Getting better results
Audio sample quality
- • Clear speech, no background noise
- • 5-10 seconds is enough (more doesn't help)
- • Natural tone, not exaggerated
- • One person speaking only
Text formatting
Use punctuation for pauses: "Hello. This is a test." Ellipsis for longer pauses: "Wait for it... [3 seconds] ... here it is." Emphasis affects tone: "THIS IS LOUD." "whisper this"
Common issues fixed
- • Robot voice: Sample had noise
- • Mispronunciation: Add phonetics: "[Jee-Pee-Tee]"
- • Artifacts: Lower sampling rate
- • Training failed: Close other GPU apps
Speed tips
- • First training: 10-30 minutes
- • Subsequent: 5-10 minutes
- • Generation: 2-5 seconds per sentence
- • GPU usage: ~4GB VRAM during training
Issues I ran into
CUDA out of memory
Even with 6GB VRAM:
Check GPU usage: nvidia-smi Close browser & other GPU apps Reduce batch size in settings
Port 9872 already in use
Something is already running on the port:
netstat -ano | findstr :9872 taskkill /PID [PID] /F # Or change port in config.ini
Training stuck at 0%
GPU not being used:
Reinstall PyTorch with CUDA support Make sure NVIDIA drivers are up to date Check: torch.cuda.is_available()
Audio has digital noise
Try these:
Lower sampling rate in settings Use cleaner audio sample Update to latest version
Can't process English text
Make sure you're using:
The multilingual model Or download English-specific model Check model dropdown in interface
Cost comparison
| Tool | Monthly | Yearly | Quality |
|---|---|---|---|
| GPT-SoVITS | $0 | $0 | Excellent |
| ElevenLabs | $22 | $264 | Excellent |
| Murf.ai | $26 | $312 | Good |
| Play.ht | $31 | $372 | Good |
First month alone saved me $200 in voice actor fees.
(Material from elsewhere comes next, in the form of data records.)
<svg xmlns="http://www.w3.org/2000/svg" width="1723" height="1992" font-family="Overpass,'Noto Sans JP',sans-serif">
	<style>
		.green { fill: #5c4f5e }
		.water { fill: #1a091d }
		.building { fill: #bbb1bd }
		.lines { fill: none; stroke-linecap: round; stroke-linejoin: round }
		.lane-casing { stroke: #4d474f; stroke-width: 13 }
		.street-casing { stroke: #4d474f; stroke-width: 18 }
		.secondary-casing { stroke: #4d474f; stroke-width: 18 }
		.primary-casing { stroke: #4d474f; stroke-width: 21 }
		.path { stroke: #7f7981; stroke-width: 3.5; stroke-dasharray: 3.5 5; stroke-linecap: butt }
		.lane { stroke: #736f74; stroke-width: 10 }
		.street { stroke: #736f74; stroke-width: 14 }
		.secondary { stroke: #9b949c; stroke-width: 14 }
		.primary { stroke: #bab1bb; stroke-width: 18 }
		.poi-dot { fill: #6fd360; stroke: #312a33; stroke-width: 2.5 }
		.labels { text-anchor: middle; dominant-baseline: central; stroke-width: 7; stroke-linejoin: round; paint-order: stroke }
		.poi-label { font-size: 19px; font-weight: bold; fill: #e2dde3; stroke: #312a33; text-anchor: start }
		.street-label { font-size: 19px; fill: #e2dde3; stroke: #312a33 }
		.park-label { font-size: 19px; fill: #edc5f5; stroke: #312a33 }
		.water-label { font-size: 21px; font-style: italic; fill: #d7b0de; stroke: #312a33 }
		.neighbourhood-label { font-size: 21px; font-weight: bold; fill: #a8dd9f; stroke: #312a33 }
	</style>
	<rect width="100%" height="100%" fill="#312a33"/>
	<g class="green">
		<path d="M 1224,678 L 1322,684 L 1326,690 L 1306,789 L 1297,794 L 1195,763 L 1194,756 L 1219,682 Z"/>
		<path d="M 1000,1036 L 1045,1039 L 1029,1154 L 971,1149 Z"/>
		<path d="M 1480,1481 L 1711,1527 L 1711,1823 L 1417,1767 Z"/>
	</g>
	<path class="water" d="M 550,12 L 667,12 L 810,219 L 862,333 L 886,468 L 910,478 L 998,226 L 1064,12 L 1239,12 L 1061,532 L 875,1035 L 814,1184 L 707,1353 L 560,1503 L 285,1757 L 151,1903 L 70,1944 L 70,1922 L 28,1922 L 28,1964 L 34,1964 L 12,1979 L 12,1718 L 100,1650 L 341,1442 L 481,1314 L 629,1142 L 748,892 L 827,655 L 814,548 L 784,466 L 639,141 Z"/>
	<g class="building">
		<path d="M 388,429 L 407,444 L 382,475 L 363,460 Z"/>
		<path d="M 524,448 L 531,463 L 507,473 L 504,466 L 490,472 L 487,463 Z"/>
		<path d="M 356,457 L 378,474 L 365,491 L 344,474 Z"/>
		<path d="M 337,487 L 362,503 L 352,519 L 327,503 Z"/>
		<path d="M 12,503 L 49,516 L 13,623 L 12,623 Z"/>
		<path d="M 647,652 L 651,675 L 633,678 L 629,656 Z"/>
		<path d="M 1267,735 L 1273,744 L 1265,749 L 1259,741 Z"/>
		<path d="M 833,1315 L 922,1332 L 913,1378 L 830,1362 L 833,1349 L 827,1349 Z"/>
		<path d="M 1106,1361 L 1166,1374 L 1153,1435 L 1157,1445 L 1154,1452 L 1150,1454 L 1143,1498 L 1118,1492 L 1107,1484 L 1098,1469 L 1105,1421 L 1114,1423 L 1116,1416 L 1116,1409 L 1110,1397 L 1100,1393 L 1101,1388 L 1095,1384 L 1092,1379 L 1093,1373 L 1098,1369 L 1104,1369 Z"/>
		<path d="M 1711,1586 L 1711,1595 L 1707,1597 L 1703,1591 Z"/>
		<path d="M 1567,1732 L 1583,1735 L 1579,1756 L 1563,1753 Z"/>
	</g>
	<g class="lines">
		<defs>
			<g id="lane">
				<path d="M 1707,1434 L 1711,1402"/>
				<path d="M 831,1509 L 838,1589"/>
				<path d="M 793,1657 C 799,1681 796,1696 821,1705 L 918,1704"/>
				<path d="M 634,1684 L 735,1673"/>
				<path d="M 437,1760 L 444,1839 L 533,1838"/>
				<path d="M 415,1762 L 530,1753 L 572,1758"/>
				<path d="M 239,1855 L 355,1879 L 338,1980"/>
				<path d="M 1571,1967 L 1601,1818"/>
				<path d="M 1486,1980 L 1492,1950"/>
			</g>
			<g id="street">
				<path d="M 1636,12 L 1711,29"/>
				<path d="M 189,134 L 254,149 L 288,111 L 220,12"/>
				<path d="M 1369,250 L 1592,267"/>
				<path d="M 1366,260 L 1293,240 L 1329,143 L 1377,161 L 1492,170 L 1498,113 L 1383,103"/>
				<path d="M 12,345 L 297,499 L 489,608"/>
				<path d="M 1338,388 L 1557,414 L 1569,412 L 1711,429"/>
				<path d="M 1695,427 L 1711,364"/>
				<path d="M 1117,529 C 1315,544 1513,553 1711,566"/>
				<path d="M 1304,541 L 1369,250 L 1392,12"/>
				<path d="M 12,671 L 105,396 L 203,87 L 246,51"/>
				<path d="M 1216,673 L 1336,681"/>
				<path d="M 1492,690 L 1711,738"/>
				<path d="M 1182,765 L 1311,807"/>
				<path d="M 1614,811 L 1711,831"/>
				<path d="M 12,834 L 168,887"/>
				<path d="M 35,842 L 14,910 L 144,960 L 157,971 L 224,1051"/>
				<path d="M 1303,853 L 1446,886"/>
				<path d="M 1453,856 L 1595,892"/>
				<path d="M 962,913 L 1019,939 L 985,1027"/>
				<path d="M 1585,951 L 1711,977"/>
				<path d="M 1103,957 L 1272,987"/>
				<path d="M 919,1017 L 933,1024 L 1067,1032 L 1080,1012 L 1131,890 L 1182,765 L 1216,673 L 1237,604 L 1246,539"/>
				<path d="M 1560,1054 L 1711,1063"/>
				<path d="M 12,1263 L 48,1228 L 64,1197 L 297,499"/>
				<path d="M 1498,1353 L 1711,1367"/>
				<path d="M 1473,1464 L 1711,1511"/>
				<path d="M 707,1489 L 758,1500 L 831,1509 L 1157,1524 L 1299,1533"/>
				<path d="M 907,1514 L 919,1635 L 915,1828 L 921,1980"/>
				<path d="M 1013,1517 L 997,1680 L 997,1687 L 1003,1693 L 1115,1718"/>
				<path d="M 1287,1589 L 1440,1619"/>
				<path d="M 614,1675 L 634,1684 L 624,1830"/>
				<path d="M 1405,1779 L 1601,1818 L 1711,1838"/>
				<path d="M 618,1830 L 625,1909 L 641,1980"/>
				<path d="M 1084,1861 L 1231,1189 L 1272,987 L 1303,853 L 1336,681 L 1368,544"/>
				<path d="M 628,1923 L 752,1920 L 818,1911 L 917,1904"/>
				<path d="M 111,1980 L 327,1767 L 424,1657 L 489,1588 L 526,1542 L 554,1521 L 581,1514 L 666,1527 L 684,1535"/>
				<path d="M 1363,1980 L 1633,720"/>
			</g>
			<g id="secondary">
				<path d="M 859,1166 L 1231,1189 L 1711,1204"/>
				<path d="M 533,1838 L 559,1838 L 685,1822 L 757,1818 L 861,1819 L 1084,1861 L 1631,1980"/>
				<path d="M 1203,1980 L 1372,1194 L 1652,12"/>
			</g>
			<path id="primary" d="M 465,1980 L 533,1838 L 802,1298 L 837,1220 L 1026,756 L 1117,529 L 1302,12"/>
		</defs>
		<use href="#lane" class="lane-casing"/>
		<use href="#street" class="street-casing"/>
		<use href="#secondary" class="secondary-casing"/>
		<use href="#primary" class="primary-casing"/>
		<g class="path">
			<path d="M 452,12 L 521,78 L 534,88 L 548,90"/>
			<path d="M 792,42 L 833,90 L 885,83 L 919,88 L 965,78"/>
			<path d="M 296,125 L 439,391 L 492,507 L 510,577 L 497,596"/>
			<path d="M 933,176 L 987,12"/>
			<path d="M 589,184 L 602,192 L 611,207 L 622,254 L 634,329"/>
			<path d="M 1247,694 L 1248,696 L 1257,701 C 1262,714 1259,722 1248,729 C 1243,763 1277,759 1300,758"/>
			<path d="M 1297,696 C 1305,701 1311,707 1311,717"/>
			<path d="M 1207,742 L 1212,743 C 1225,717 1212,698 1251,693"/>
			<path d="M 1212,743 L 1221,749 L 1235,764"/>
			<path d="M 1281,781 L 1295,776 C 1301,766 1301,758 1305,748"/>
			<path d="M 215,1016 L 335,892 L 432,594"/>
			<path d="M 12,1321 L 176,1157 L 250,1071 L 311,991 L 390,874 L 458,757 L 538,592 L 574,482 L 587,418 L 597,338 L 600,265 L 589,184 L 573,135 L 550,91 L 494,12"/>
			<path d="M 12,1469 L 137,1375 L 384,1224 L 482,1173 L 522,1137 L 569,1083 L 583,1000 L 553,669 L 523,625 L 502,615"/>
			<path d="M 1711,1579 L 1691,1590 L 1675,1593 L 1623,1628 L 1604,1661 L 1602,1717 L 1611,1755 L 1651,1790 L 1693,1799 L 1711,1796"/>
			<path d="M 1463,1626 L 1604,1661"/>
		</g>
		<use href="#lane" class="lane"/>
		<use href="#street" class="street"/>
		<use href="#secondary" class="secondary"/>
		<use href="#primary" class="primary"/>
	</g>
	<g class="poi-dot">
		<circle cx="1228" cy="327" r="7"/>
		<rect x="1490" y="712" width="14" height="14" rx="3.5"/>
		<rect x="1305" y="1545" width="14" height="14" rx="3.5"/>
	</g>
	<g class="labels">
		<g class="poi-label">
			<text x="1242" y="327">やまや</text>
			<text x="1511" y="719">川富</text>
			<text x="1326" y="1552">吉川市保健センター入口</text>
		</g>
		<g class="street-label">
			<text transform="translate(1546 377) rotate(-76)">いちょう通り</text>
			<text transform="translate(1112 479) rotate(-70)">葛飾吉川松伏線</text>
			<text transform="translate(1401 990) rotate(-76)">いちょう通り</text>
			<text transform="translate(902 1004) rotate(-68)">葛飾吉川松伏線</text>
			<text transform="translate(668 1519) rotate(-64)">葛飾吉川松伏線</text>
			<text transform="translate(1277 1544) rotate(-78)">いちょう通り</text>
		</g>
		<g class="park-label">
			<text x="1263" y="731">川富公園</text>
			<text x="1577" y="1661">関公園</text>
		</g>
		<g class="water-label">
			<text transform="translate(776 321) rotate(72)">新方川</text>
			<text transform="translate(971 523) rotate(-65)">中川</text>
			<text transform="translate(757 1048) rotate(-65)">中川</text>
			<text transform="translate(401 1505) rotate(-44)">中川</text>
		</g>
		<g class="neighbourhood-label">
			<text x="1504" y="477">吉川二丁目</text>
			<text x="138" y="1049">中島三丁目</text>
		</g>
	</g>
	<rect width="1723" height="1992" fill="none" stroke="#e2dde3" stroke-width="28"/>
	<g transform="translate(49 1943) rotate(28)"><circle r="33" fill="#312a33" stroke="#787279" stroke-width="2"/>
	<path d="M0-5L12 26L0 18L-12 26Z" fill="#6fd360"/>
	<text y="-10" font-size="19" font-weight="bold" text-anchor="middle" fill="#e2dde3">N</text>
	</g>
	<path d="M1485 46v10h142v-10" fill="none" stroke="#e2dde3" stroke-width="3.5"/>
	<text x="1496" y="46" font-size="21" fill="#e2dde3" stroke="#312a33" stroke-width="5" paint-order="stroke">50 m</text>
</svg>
Setup time investment: ~3 hours.
What I use it for
YouTube voiceovers
Clone my own voice, don't record every time
Content dubbing
Translate videos, keep original voice
VTuber avatar
Consistent character without speaking
Audiobooks
Different voices for different characters
Podcast promos
Generate episode previews
Client presentations
Professional voiceover for slides
My take
Quality is professional-grade now. I've uploaded 20+ videos with GPT-SoVITS voiceovers - nobody can tell it's AI.
Cloud option makes it accessible even without a powerful GPU. I run it on Colab when generating voiceovers for client work.
Setup is frustrating the first time. But once it works, it's: upload audio → type text → download. Much faster than recording myself, and zero ongoing cost.
GitHub: github.com/RVC-Boss/GPT-SoVITS
Note: Use responsibly. Don't clone voices without permission, especially for misleading content or impersonation.